● Given records:
[Start of section]

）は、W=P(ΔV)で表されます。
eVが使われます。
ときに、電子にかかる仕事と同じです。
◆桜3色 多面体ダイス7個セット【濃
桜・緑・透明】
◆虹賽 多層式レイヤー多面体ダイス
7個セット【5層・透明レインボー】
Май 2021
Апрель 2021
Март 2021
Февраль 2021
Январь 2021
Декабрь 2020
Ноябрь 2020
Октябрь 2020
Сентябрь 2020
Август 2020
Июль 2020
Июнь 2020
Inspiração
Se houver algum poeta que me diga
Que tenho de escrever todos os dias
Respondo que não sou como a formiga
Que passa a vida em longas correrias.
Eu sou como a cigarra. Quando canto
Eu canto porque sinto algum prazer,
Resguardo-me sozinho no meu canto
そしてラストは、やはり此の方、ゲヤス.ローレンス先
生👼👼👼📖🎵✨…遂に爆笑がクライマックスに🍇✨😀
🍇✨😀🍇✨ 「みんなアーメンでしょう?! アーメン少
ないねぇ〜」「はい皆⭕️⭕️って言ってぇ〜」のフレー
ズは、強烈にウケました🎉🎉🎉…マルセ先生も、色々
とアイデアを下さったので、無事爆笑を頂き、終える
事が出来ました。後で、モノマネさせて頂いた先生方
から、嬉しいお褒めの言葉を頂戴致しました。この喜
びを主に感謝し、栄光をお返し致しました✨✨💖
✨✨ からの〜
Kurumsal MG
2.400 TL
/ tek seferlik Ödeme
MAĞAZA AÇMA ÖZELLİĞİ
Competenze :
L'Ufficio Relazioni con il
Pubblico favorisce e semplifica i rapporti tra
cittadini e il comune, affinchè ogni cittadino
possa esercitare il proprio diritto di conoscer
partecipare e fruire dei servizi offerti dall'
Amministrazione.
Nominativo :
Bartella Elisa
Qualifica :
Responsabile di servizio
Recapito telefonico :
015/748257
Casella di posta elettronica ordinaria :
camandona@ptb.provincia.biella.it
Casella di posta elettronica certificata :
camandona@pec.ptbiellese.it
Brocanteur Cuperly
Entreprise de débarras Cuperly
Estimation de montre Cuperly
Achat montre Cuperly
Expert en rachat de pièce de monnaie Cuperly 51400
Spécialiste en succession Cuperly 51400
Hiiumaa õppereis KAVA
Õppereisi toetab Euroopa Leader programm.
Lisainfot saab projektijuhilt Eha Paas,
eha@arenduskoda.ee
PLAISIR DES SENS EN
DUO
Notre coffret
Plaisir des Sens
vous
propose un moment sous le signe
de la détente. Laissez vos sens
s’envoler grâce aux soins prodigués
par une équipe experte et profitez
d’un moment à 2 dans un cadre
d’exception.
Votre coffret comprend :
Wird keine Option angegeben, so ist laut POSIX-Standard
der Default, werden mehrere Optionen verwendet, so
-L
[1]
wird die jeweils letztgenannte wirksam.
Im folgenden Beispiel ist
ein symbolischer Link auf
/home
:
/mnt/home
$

[End of section]

● Request: Would you set down every record again, exactly as it appears above?

● Reply to the exercise:
）は、W=P(ΔV)で表されます。
eVが使われます。
ときに、電子にかかる仕事と同じです。
◆桜3色 多面体ダイス7個セット【濃
桜・緑・透明】
◆虹賽 多層式レイヤー多面体ダイス
7個セット【5層・透明レインボー】
Май 2021
Апрель 2021
Март 2021
Февраль 2021
Январь 2021
Декабрь 2020
Ноябрь 2020
Октябрь 2020
Сентябрь 2020
Август 2020
Июль 2020
Июнь 2020
Inspiração
Se houver algum poeta que me diga
Que tenho de escrever todos os dias
Respondo que não sou como a formiga
Que passa a vida em longas correrias.
Eu sou como a cigarra. Quando canto
Eu canto porque sinto algum prazer,
Resguardo-me sozinho no meu canto
そしてラストは、やはり此の方、ゲヤス.ローレンス先
生👼👼👼📖🎵✨…遂に爆笑がクライマックスに🍇✨😀
🍇✨😀🍇✨ 「みんなアーメンでしょう?! アーメン少
ないねぇ〜」「はい皆⭕️⭕️って言ってぇ〜」のフレー
ズは、強烈にウケました🎉🎉🎉…マルセ先生も、色々
とアイデアを下さったので、無事爆笑を頂き、終える
事が出来ました。後で、モノマネさせて頂いた先生方
から、嬉しいお褒めの言葉を頂戴致しました。この喜
びを主に感謝し、栄光をお返し致しました✨✨💖
✨✨ からの〜
Kurumsal MG
2.400 TL
/ tek seferlik Ödeme
MAĞAZA AÇMA ÖZELLİĞİ
Competenze :
L'Ufficio Relazioni con il
Pubblico favorisce e semplifica i rapporti tra
cittadini e il comune, affinchè ogni cittadino
possa esercitare il proprio diritto di conoscer
partecipare e fruire dei servizi offerti dall'
Amministrazione.
Nominativo :
Bartella Elisa
Qualifica :
Responsabile di servizio
Recapito telefonico :
015/748257
Casella di posta elettronica ordinaria :
camandona@ptb.provincia.biella.it
Casella di posta elettronica certificata :
camandona@pec.ptbiellese.it
Brocanteur Cuperly
Entreprise de débarras Cuperly
Estimation de montre Cuperly
Achat montre Cuperly
Expert en rachat de pièce de monnaie Cuperly 51400
Spécialiste en succession Cuperly 51400
Hiiumaa õppereis KAVA
Õppereisi toetab Euroopa Leader programm.
Lisainfot saab projektijuhilt Eha Paas,
eha@arenduskoda.ee
PLAISIR DES SENS EN
DUO
Notre coffret
Plaisir des Sens
vous
propose un moment sous le signe
de la détente. Laissez vos sens
s’envoler grâce aux soins prodigués
par une équipe experte et profitez
d’un moment à 2 dans un cadre
d’exception.
Votre coffret comprend :
Wird keine Option angegeben, so ist laut POSIX-Standard
der Default, werden mehrere Optionen verwendet, so
-L
[1]
wird die jeweils letztgenannte wirksam.
Im folgenden Beispiel ist
ein symbolischer Link auf
/home
:
/mnt/home
$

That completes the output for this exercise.